For Picasso, new printing techniques were like new lovers, inspiring him to renew his creative instincts and to enter new artistic territories. Having mastered the processes of etching in the 1930s and lithography in the 1940s, on moving permanently to the Côte d’Azur in 1948, Picasso became increasingly frustrated with the lengthy process of sending his plates back to the Paris workshops of Roger Lacourière and Fernand Mourlot for printing, before he could develop the next state. Although his son Paolo often did the courier work for him, the situation was clearly unsatisfactory, and slowed the energetic artist down.
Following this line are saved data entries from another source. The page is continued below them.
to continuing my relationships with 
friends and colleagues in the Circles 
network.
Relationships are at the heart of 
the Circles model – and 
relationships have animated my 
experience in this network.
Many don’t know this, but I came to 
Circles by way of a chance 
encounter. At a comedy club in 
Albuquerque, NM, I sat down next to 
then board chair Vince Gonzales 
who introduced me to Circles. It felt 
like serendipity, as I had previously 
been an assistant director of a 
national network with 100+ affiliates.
Fortunately, near his home in Vallauris, Picasso encountered a local man, Hidalgo Arnéra, who specialized in printing newspapers and posters. In 1951 when Picasso was invited to create a poster to advertise the town’s annual art exhibition, Arnéra suggested that he use linocut, which is relatively easy to cut and print and can easily accommodate text, making it ideal for poster design. Picasso followed Arnéra’s advice and created several linocut posters in the early and mid 1950s, some of them advertising local bullfights, but it was not until 1958 that he created his first independent linocut, Portrait of a Young Girl, after Cranach the Younger. For the next eight years, linocut was Picasso’s printing method of choice and he subjected it to his usual innovative scrutiny, inventing the reductive technique as a solution to the problem of having to cut multiple individual pieces of linoleum when making a print in several colors. Instead, Picasso carved successively into a single block, reusing it for each color and saving significantly on time.
Picasso created Nu Assis on April 23, 1962 in three colors and two states. The second state was printed on Arches wove paper in an edition of fifty plus twenty artist’s proofs, eight of which were signed by the artist. This impression is one of the signed artist’s proofs.